Offener Brief des hessische Landesvorsitzenden Thorsten Schäfer-Gümbelvon Thorsten Schäfer-Gümbel an die Parteispitze der SPD
„An die SPD-Bundestagsfraktion
Herrn Vorsitzenden Dr. Peter Struck, MdB
An den SPD-Parteivorstand
Franz Müntefering z.K.
per E-Mail
Sehr geehrter Herr Vorsitzender, lieber Peter,
ich hatte Dich bereits vor einigen Wochen auf meine sehr kritische Meinung zum Vorgehen in Sachen Internetsperren hingewiesen. Aus diesem Grund habe ich in den vergangenen Wochen einige sachdienliche Hinweise gegeben, die eine Erweiterung der Debatte ermöglichen sollten. Den Antrag zum Bundesparteitag, dass das Gesetz nicht verabschiedet werden sollte, fand meine ausdrückliche Unterstützung. Der Beschluss des Parteivorstandes in dieser Angelegenheit ist zwar ein großer Fortschritt und hat einige Probleme entschärft, aber die grundsätzliche Frage nach den Internetsperren ist damit nicht geklärt worden. Sowohl das Verfahren als auch das Ergebnis in den Verhandlungen zwischen SPD und CDU/CSU überzeugten mich nicht. Sowohl die strafrechtlichen Wirkungen für den Vorrang der Löschung kinderpornographischer Inhalte sind unbestimmt, die Strukturen sind auf eine wirkliche und systematische Löschung nicht ausgelegt. Das muss aber unser Ziel bleiben! Ähnlich unbestimmt ist die Kontrolle des BKA durch das Gesetz. Daher halte ich das Gesetz nicht für verabschiedungsfähig.

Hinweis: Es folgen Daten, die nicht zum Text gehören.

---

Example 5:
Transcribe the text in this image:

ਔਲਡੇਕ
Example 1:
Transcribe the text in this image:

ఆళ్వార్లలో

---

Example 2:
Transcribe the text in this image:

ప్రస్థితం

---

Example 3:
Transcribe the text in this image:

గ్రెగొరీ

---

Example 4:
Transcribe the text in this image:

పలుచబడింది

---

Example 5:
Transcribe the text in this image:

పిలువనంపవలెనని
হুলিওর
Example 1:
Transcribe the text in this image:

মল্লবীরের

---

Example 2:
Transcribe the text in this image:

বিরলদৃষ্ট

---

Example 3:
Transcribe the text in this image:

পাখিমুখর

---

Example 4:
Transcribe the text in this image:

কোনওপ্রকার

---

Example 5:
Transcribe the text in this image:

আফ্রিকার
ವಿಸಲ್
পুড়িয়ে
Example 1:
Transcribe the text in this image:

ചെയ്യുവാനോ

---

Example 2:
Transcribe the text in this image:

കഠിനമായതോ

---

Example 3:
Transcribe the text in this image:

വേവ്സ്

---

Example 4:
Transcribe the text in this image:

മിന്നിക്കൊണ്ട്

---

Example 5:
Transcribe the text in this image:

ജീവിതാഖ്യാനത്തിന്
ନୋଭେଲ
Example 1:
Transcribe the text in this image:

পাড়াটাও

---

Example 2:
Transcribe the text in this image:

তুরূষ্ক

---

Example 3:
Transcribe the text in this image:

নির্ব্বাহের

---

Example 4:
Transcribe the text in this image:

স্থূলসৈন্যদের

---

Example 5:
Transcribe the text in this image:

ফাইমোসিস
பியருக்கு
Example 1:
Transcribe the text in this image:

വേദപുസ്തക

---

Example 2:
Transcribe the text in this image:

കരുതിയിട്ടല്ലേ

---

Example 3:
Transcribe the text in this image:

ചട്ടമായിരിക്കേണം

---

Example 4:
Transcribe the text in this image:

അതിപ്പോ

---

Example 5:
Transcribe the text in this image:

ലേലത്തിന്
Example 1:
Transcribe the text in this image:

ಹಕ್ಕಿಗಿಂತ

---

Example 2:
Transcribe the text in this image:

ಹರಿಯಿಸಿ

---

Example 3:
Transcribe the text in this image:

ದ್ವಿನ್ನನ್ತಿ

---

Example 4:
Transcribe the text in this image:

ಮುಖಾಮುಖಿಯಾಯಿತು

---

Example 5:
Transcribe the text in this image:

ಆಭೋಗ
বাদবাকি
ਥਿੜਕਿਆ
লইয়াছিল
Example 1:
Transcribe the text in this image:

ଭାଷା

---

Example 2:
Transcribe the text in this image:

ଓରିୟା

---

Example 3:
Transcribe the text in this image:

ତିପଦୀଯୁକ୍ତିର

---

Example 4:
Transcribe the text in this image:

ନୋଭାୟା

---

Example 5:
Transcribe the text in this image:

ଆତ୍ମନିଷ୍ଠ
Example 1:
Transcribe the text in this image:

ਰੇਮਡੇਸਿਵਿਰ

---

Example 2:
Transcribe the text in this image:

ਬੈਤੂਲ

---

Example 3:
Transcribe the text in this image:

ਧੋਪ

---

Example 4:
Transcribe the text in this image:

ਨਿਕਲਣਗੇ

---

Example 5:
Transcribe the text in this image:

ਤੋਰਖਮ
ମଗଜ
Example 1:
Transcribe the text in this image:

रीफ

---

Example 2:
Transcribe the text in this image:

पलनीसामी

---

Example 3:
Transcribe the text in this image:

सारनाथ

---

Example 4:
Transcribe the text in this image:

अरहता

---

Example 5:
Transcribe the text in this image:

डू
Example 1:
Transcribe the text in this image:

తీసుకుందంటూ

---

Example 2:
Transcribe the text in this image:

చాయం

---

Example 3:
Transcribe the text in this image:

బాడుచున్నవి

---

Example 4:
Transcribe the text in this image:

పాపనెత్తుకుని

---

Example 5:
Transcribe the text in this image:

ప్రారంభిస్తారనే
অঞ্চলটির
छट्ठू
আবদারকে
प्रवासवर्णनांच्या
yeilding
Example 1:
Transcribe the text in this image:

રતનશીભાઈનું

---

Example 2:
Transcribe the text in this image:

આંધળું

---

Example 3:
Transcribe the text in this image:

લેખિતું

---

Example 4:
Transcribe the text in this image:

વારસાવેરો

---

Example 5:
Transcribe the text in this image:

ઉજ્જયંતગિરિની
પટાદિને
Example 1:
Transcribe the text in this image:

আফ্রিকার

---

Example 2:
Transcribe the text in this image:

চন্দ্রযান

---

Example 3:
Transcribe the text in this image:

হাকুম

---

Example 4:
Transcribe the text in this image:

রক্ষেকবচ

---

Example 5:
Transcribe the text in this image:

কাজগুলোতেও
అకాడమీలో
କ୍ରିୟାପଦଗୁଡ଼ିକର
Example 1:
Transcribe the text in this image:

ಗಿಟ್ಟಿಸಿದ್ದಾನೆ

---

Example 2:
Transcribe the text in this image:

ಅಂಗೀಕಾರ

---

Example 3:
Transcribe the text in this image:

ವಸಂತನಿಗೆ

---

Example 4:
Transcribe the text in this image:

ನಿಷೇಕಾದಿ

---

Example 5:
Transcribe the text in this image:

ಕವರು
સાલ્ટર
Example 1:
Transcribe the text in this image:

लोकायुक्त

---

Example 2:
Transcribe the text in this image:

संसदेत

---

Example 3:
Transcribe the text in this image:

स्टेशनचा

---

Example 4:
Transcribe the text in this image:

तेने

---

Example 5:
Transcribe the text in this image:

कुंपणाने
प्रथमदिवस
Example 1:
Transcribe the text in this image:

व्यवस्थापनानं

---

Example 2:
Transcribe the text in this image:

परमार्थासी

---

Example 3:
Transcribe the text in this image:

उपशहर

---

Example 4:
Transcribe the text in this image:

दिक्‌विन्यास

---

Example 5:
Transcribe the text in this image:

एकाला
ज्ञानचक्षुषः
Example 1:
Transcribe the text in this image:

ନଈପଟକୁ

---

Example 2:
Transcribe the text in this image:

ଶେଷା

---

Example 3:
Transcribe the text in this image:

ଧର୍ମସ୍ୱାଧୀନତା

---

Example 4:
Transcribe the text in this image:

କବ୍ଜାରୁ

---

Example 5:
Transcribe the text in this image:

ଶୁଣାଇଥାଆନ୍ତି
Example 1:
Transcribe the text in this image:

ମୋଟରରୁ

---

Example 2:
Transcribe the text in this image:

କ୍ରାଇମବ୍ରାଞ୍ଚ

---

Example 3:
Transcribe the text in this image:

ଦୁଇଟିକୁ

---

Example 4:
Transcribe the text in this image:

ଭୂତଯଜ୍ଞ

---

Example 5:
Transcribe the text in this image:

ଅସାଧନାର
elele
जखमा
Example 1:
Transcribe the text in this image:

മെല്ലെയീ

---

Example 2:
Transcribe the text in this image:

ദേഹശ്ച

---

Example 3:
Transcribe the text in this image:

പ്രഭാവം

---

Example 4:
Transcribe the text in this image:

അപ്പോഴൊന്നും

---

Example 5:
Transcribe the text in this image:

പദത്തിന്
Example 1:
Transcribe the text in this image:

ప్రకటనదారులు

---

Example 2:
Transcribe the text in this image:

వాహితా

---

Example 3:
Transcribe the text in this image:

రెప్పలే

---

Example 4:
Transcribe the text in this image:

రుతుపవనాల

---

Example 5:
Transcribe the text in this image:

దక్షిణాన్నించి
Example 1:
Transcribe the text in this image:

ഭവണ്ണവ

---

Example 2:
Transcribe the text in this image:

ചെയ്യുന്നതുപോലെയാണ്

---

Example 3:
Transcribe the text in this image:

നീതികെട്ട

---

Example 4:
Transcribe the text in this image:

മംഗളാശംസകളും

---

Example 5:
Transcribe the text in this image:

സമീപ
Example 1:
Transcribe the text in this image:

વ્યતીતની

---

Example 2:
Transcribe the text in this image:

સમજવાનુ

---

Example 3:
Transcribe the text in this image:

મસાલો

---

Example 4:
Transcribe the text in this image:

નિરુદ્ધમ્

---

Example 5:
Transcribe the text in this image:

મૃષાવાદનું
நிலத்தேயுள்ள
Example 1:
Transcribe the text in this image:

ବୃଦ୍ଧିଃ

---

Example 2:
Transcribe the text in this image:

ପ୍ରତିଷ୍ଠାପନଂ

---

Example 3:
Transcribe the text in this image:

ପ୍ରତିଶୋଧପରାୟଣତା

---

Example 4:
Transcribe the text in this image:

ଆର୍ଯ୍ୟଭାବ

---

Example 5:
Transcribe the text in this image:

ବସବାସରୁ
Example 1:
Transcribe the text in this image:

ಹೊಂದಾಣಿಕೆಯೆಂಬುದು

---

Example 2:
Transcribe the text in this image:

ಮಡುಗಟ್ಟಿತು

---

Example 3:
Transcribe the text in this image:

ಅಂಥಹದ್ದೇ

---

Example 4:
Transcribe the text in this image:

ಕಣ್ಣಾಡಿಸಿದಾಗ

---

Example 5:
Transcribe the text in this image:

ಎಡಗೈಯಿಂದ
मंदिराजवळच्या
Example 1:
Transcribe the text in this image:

Die gestern veröffentlichte Erklärung des Online-Beirats der SPD, die ich nachfolgend auszugsweise dokumentiere, trifft inhaltlich meine Zustimmung. Dort heißt es wörtlich:
„1. Es handelt sich um ein Gesetz, das einen Zensurmechanismus errichtet. Die Angst der Bürger, dass dieser Mechanismus missbraucht wird, ist angesichts der vielen Forderungen der Ausdehnung der Netzsperren hoch berechtigt…
2. Der notwendige Kampf gegen Kindesmissbrauch und Kinderpornographie muss intensiv und vorbehaltlos geführt werden, aber mit effektiven Mitteln. Die Netzsperren sind erwiesenermaßen ineffektiv und zudem mit hoher Wahrscheinlichkeit grundgesetzwidrig. Sie berücksichtigen nicht, dass Kinderpornographie im Internet fast ausschließlich in geschlossenen Nutzergruppen wie Foren oder Chat-Systemen verbreitet wird. In der Antwort auf eine kleine Anfrage der FDP-Fraktion hat das Wirtschaftsministerium bestätigt, dass die Bundesregierung keine Erkenntnisse über die internationale Verteilung von Webseiten mit kinderpornografischen Inhalten hat. Auch liegen keine Informationen vor, in welchen Staaten Kinderpornografie nicht verfolgt wird.“
Die Argumente des Online-Beirates sind in diesen Punkten stichhaltig und verweisen auf die Problemlage. Ich will im Nachgang zu meinem Brief nochmals in aller Klarheit betonen, dass die abscheulichen Inhalte aus dem Netz müssen. Dazu bedarf es einer effizienten und effektiven Strafverfolgung sowie einer Löschung der Inhalte.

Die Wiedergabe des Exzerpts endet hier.